* **What the task asks**
Search the records for lines that contain the word "mampu". Copy them all.

* **Input**
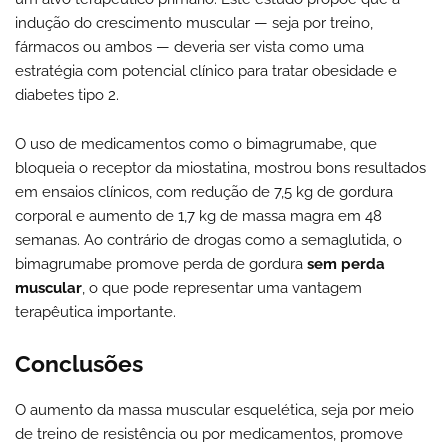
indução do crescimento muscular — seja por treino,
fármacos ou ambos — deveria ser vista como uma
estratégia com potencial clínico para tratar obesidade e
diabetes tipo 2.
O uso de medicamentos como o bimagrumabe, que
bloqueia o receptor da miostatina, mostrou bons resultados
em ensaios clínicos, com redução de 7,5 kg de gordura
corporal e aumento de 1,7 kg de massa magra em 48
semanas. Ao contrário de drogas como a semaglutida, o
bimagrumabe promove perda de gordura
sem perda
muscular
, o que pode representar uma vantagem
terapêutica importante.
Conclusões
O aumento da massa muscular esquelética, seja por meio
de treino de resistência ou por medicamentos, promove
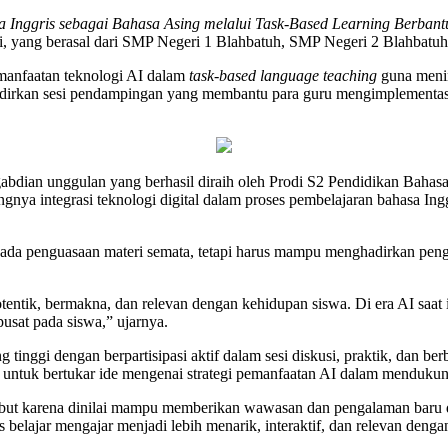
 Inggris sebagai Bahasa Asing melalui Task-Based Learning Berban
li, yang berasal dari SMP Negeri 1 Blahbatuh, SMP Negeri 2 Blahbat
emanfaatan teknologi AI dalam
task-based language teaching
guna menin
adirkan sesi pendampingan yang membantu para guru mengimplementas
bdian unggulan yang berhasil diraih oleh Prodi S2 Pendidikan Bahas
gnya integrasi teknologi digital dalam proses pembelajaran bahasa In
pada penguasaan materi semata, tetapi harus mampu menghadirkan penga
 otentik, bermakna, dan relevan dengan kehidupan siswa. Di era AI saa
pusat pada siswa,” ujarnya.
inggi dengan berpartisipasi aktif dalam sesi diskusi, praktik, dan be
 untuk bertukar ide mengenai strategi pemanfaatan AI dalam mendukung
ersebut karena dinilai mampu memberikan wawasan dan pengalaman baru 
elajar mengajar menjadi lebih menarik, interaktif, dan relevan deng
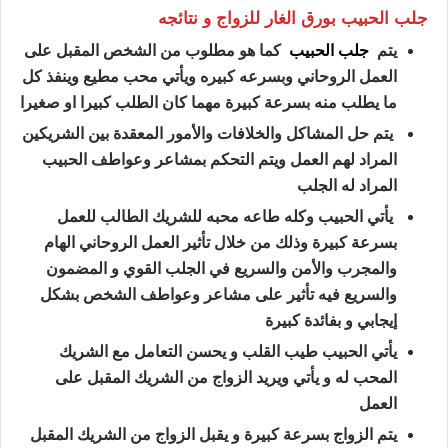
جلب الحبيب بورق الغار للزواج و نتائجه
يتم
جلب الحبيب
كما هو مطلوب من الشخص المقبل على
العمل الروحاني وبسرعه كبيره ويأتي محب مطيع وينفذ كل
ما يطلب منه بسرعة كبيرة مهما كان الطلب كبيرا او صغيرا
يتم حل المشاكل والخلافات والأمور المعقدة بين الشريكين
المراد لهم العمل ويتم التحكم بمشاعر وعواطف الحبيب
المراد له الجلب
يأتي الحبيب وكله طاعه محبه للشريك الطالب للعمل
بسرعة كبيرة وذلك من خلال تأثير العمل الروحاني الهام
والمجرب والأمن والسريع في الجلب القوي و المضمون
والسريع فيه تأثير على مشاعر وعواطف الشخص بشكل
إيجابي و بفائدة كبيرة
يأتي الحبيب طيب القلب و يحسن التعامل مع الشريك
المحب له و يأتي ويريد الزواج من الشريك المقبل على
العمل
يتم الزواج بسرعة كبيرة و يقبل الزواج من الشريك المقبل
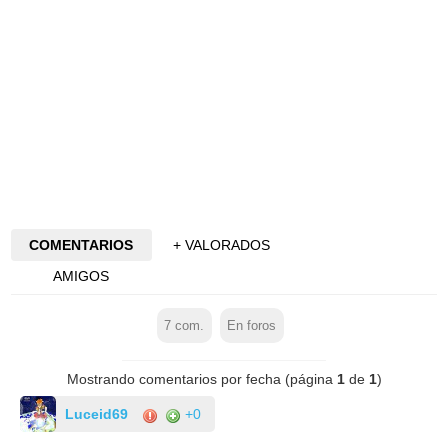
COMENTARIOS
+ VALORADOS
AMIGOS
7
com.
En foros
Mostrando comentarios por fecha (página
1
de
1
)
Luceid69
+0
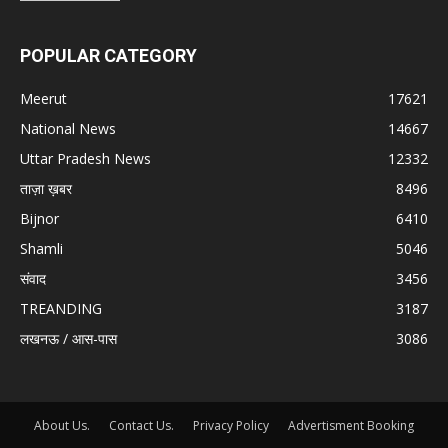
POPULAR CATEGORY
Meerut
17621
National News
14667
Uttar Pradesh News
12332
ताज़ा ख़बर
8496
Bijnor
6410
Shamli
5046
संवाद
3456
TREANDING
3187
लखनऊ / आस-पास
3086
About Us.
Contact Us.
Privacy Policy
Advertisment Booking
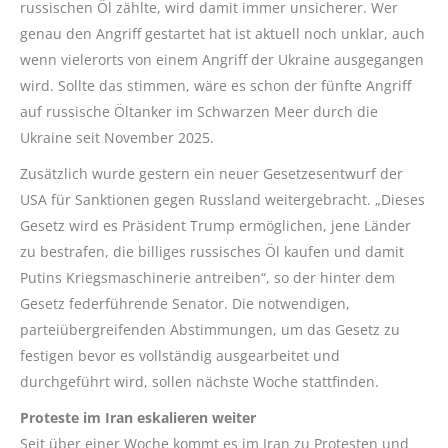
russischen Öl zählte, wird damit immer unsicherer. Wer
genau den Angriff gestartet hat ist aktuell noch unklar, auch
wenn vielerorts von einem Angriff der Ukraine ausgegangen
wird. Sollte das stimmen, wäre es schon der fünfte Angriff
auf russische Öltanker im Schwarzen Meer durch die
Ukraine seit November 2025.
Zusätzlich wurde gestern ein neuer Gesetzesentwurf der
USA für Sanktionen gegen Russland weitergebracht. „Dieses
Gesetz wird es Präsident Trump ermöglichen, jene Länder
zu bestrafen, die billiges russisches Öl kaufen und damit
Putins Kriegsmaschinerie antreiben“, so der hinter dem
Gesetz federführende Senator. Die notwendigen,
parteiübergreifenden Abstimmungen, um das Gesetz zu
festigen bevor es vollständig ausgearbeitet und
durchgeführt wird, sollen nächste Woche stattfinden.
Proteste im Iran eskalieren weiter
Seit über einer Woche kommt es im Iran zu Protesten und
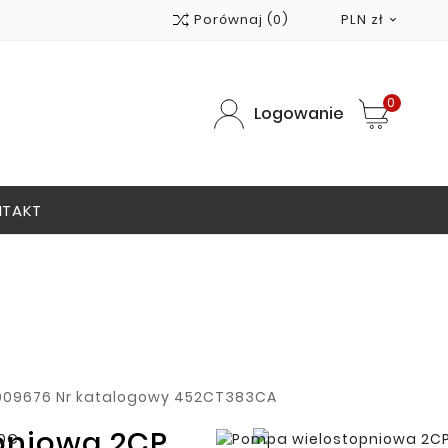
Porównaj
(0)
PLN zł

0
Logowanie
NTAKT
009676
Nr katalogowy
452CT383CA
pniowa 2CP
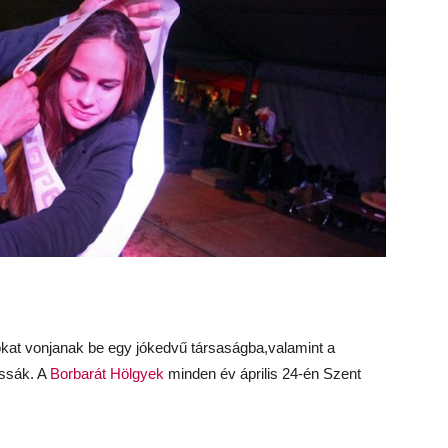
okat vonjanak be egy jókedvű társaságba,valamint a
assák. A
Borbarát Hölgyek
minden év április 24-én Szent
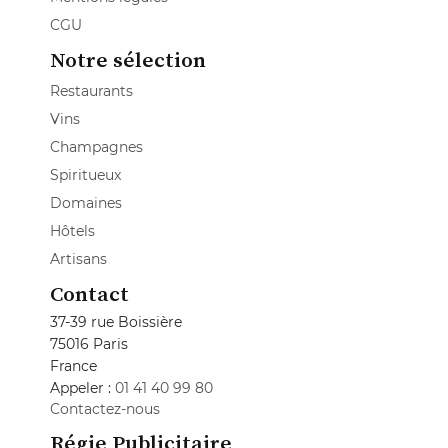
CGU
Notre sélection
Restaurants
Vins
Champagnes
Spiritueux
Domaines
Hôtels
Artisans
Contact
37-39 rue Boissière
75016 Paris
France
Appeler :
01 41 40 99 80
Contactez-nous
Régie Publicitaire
--
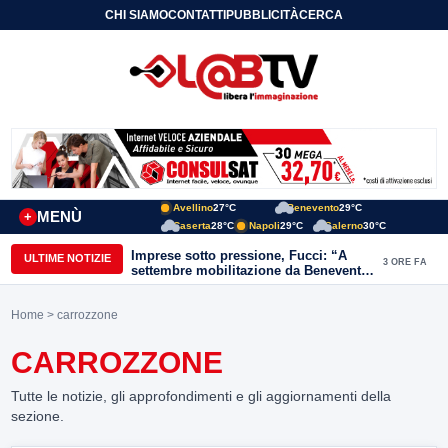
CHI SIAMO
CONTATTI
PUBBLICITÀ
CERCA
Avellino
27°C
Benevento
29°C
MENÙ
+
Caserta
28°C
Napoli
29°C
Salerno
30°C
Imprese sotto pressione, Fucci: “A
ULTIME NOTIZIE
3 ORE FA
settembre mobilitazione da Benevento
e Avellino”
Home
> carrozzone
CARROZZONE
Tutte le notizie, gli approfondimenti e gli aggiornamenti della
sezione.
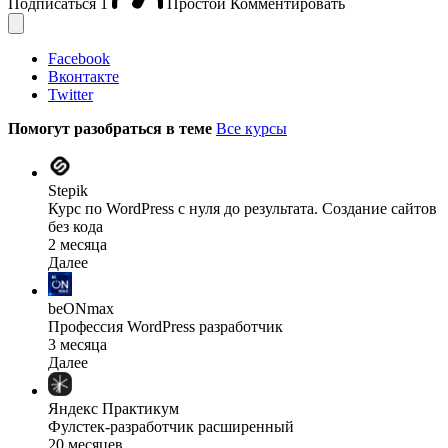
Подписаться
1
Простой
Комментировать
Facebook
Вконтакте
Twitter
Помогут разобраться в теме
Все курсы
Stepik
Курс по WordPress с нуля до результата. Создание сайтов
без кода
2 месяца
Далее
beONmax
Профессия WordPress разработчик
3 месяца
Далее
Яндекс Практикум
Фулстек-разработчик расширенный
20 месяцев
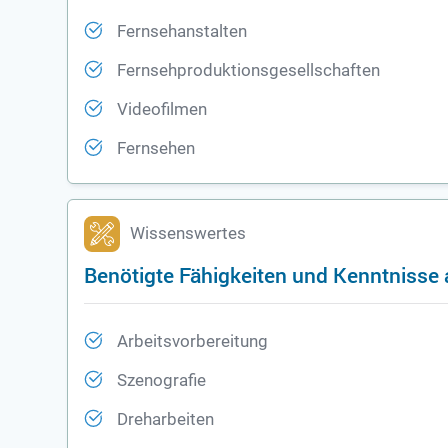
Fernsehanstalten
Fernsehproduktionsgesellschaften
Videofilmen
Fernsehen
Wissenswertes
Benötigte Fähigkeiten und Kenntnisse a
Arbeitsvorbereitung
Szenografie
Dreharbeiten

* **Reply**
pada penguasaan materi semata, tetapi harus mampu menghadirkan penga
ersebut karena dinilai mampu memberikan wawasan dan pengalaman baru 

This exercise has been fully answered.